I’ve always wanted that feeling. The kind of feeling you get when you know that the person you are sharing your life with is your best friend and that together, no obstacle is too difficult to overcome. Authentic love reaches even further than this. I know this because I have witnessed true love but just because I can attest to its existence doesn’t mean I’ve made the best decisions to attain it.
A few years ago, while on holiday near the coast, a friend and I set out on an adventure which was destined to be epic. Our mission was to meet up with two young ladies whose acquaintances I had made some time earlier and enjoy a night out on the town. However, on the night that we were supposed to meet the pair, Mother Nature’s mood took a turn for the worst: heavy fog and torrential rain meant that the roads were virtually impassable. At one point, we almost completely lost control of the car. Nevertheless, we set forth. We would not let minor hurdles deter us from our course. Looking back on that night, it strikes me as odd the lengths at which I was willing to go in order to meet these girls. If I was willing to put my life in danger for the possibility of a hook-up, imagine what I could achieve if I directed those energies into something positive.
After some deep thinking, I realized that something had to change; I decided that I would embark on a different kind of journey, one that was not centered merely on pleasures of the flesh. I decided to give up all the unproductive distractions and vices that fed my lust – like pornography and promiscuous behaviour. I made sure that I surrounded myself with positive influences such as good books, cleaner music and television shows. I made sure I kept in the company of friends who brought out the best in me.
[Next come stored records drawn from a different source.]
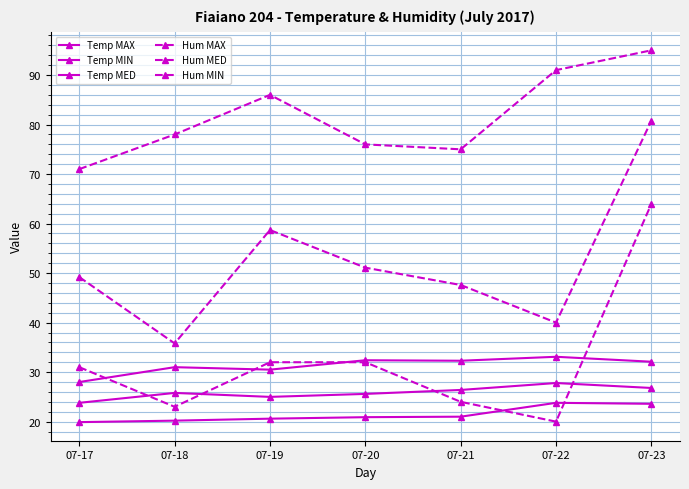

Reading right to left, list all the values displayed in this chart.

Temp MAX: 32.1	33.1	32.3	32.4	30.5	31.0	28.0
Temp MIN: 23.6	23.8	21.0	20.9	20.6	20.2	19.9
Temp MED: 26.8	27.8	26.4	25.6	25.0	25.8	23.8
Hum MAX: 95.0	91.0	75.0	76.0	86.0	78.0	71.0
Hum MED: 80.8	40.0	47.6	51.1	58.7	35.8	49.2
Hum MIN: 64.0	20.0	24.0	32.0	32.0	23.0	31.0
Make no mistake, this lifestyle change did not occur overnight nor was it at any point an easy task, but every day that I remained pure gave me the momentum I needed to keep going. God was leading me to a place where I could be happy with myself. In addition, I was looking for authentic love, the kind that I knew would endure. And once I began on my journey, I noticed that my attitude towards women in general was improving: I could now accept women for who they were and not for what I wanted them to be, a mere apparatus.
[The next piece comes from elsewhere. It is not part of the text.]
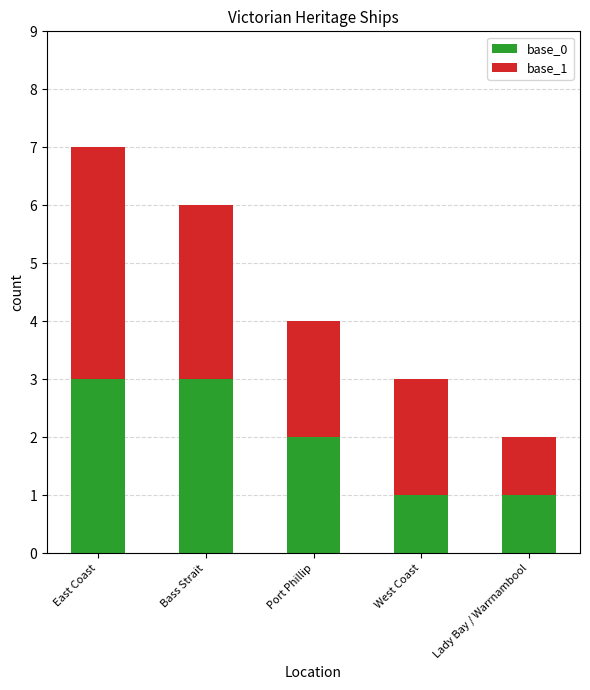

At which category is the sum across all series the highest?

East Coast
I learnt that chastity should not prevent you from finding your soulmate; it should only strengthen your resolve for deciding what you are worth. By no means have I become a saint. I wrestle with my baser desires as much as anyone else and sometimes I fall short of being the man that I want to be. In the end though, I believe my life has changed for the better. I do not feel the same pressure to prove my manhood by the number of women I can become intimate with. I am now able to be myself around women. This is when I feel truly masculine. My friends often warn me that my standards are too high, but their misgivings don’t faze me because deep down, I know that I am preparing myself to be the man and husband that my future wife deserves.
If you’re like me, then celebrate single hood. Observe Christ’s presence in the silence of those seemingly lonely nights. Appreciate the acquaintances you make at the singles table of your friend’s wedding. Use the extra time to spend with family and loved ones. Take the opportunity to grow in virtue so that one day when the church bells are ringing and you are standing at the altar, your fully committed expression of love will be something over which all the angels and saints rejoice. Tune out all negativeness and mixed messages that the world blares at you and don’t be afraid to live out your true purpose in sanctity and through the virtue of chastity because what you have to offer is sacred.
To sum up, I would like to share a quote from St Therese of Lisieux: ‘The greatest honour God can bestow upon a soul is not to give to it great things, but to ask of it great things.’